There is a deep significance in this. When we learn something new, we must start from what we already know so that it is not too forbidding or hard to understand. If we are shown the ideal state at the very beginning and told to reach it in one leap, we will only be bewildered. The same applies to teachings of human liberation. At first we learn how to attain peace of mind in our daily lives: how to escape suffering, how to part from delusion, and how to gain mental equilibrium. To do this we must cultivate the wisdom of seeing things as they really are and the wisdom of discerning such issues as how the world is formed, what it means to be human, and how we should interact with others. The Lotus Sutra, too, begins in this way, with the teaching that is given on the summit of Vulture Peak.
As we assimilate this wisdom, we are shown that true liberation is to become one with the Eternal Original Buddha. Furthermore, when all human beings have attained this state, the Land of Tranquil Light will manifest itself in this world. That is, we are taught to realize the power of the great compassion of the Eternal Original Buddha and faithfully follow it to become one with the Buddha. Such a state is difficult to attain within the realities of everyday life. Unless we become devoid of self and enter the world of the Buddha, we cannot realize that state. In other words, this is the absolute state to be attained by rising into the sky. This is the meaning of the discourse in the sky.
Once we have realized the great compassionate power of the Buddha, however, we must return to the earth and put our realization into action in daily life and use this realization to influence other people.

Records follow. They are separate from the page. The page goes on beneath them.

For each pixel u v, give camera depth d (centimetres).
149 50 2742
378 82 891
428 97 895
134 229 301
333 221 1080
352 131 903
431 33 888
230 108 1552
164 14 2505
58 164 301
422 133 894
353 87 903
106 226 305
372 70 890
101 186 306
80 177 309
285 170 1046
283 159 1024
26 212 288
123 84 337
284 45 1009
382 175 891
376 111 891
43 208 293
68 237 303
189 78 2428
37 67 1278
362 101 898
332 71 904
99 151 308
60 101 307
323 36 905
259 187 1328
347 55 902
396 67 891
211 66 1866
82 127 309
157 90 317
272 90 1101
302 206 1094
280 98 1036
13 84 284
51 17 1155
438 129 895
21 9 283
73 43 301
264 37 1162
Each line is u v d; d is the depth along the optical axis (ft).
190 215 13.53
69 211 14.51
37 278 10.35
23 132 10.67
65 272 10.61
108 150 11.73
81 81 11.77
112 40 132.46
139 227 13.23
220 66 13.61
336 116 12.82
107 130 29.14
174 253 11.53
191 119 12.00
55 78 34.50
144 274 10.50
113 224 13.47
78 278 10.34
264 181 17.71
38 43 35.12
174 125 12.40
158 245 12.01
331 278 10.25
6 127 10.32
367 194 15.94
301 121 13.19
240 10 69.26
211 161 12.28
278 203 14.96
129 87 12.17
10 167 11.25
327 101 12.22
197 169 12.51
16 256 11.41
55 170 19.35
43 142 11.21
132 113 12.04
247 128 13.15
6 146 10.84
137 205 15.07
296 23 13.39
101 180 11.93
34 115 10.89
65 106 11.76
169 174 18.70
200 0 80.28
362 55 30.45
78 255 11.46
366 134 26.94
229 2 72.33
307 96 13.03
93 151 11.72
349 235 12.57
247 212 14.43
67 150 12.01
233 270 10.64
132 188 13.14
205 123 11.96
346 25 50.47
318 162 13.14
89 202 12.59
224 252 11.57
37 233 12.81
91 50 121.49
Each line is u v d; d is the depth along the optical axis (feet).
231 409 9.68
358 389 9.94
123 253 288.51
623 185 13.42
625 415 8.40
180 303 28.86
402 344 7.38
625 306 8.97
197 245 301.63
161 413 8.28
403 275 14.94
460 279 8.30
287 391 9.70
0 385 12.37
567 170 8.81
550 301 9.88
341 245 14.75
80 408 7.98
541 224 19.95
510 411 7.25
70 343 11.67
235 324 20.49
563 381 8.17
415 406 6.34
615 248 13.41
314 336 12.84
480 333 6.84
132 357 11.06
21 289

Unless we do so, nothing will be achieved: The Land of Tranquil Light will not appear in this world, and personal liberation will not be perfected. Enlightenment must be actualized, put into practice in everyday life, and transmitted to all. This is the significance of the assembly's return to the summit of Vulture Peak.
We should not think of this simply as the sequence applying to the assembly of the Lotus Sutra. We must attempt to do the same in our everyday lives. We must hear the Dharma, study it, and cultivate wisdom. We must also make it an important daily task to enter concentration (samadhi) for a time and experience the mental state of oneness with the great compassion of the Buddha, and then, with the mind enhanced through such religious practice, we must work to enrich our daily lives. In this way, even in the course of everyday life we must repeat "the two places and the three assemblies," that is, the first assembly on Vulture Peak (acquiring wisdom), the assembly in the sky (becoming one with the Buddha's compassion), and the second assembly on Vulture Peak (practicing wisdom and compassion).
To return to the main text, on opening the assembly in the sky, Shakyamuni asks, "Who are able to publish abroad the Wonderful Law Flower Sutra in this saha world?" By doing so he is encouraging actual practice on earth. He seeks people to whom to commit the Lotus Sutra. The Chinese compound for "commit" is fu-shu, meaning "commit" and "entrust." It goes without saying that Shakyamuni wishes to entrust the sacred task not to a specific person but to all people.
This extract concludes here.